Dok: Istimewa.
Jakarta – Gubernur Banten Andra Soni membuka ruang kolaborasi yang lebih luas dengan organisasi kemasyarakatan (ormas) untuk bersama-sama menjaga kondusivitas sekaligus mendorong pembangunan daerah.
Hal itu disampaikan Andra Soni saat menerima jajaran pengurus Partisan Siliwangi Sejati (PS Sejati) di Gedung Negara Provinsi Banten, Kota Serang, Kamis (3/9/2026).
Pertemuan tersebut menjadi bagian dari upaya Pemerintah Provinsi Banten memperkuat silaturahmi dan komunikasi dengan berbagai elemen masyarakat. Bagi Andra, ormas memiliki peran strategis karena berada dekat dengan masyarakat dan memiliki jaringan sosial yang luas.
“Alhamdulillah, kami telah menerima pengurus Partisan Siliwangi Sejati. Banyak hal yang dibahas, mulai dari perjalanan organisasi dan lain-lain,” ujar Andra Soni.
Menurutnya, komunikasi antara pemerintah dan ormas perlu terus dibangun. Sinergi tersebut tidak hanya diperlukan dalam menjaga keamanan dan ketertiban, tetapi juga dapat diarahkan untuk mendukung berbagai agenda pembangunan di Banten.
Andra pun mengajak seluruh elemen masyarakat untuk mengambil bagian dalam menjaga suasana daerah tetap aman dan kondusif.
“Kami berharap kita semua secara bersama-sama dapat menjaga kondusivitas daerah,” katanya.
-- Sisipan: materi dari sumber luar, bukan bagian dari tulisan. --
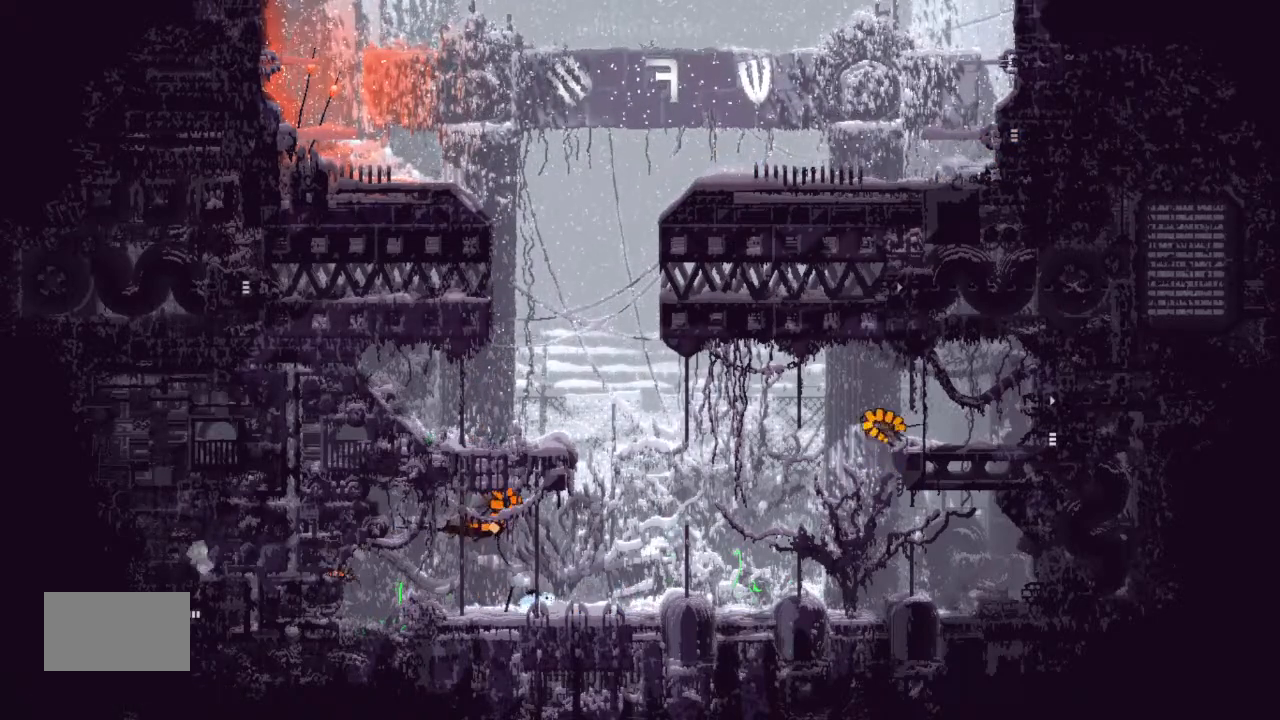
{"keys": ["left"], "events": [[133, "g", "up"], [300, "up", "down"], [367, "up", "up"], [500, "left", "down"], [500, "right", "up"]]}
Ajakan tersebut sekaligus menegaskan bahwa pembangunan Banten membutuhkan keterlibatan banyak pihak. Pemerintah tidak dapat bekerja sendiri, sehingga dukungan masyarakat dan organisasi kemasyarakatan menjadi bagian penting dalam menciptakan lingkungan sosial yang stabil.
Andra menilai hubungan yang baik antara pemerintah dan masyarakat dapat menjadi modal sosial dalam menghadapi berbagai dinamika daerah. Dengan komunikasi yang terbuka, pemerintah dan masyarakat dapat membangun kesamaan pandangan serta mencari solusi atas berbagai persoalan secara bersama-sama.
Sementara itu, Ketua Umum DPP PS Sejati Aap Aptadi menyambut baik ajakan kolaborasi tersebut. Ia menegaskan komitmen organisasinya untuk ikut menjaga ketertiban dan kondusivitas masyarakat di Banten.
Dalam pertemuan itu, Aap juga menyampaikan rencana pelaksanaan Rapat Kerja Nasional (Rakernas) PS Sejati yang dijadwalkan berlangsung pada 10 September 2026 di Hotel Mahadria.
Aap menjelaskan, PS Sejati yang telah berdiri sejak 1922 memiliki komitmen untuk terus merawat sejarah perjuangan bangsa. Nilai tersebut menjadi landasan organisasi dalam menjalankan perannya di tengah masyarakat.
“Silih asih, silih asah, silih asuh,” ujarnya.
Semangat tersebut menjadi bagian dari upaya membangun hubungan sosial yang saling menghargai dan memperkuat kepedulian antarmasyarakat.
Bagi Pemprov Banten, keterlibatan ormas menjadi salah satu kekuatan dalam membangun daerah. Kolaborasi antara pemerintah dan masyarakat diharapkan tidak berhenti pada silaturahmi, tetapi berkembang menjadi kerja bersama untuk menjaga Banten tetap kondusif dan bergerak maju.
Dengan membuka ruang komunikasi dan kolaborasi, Andra Soni ingin memastikan pembangunan Banten berjalan dengan dukungan seluruh elemen masyarakat, sehingga kemajuan daerah dapat dirasakan secara lebih luas.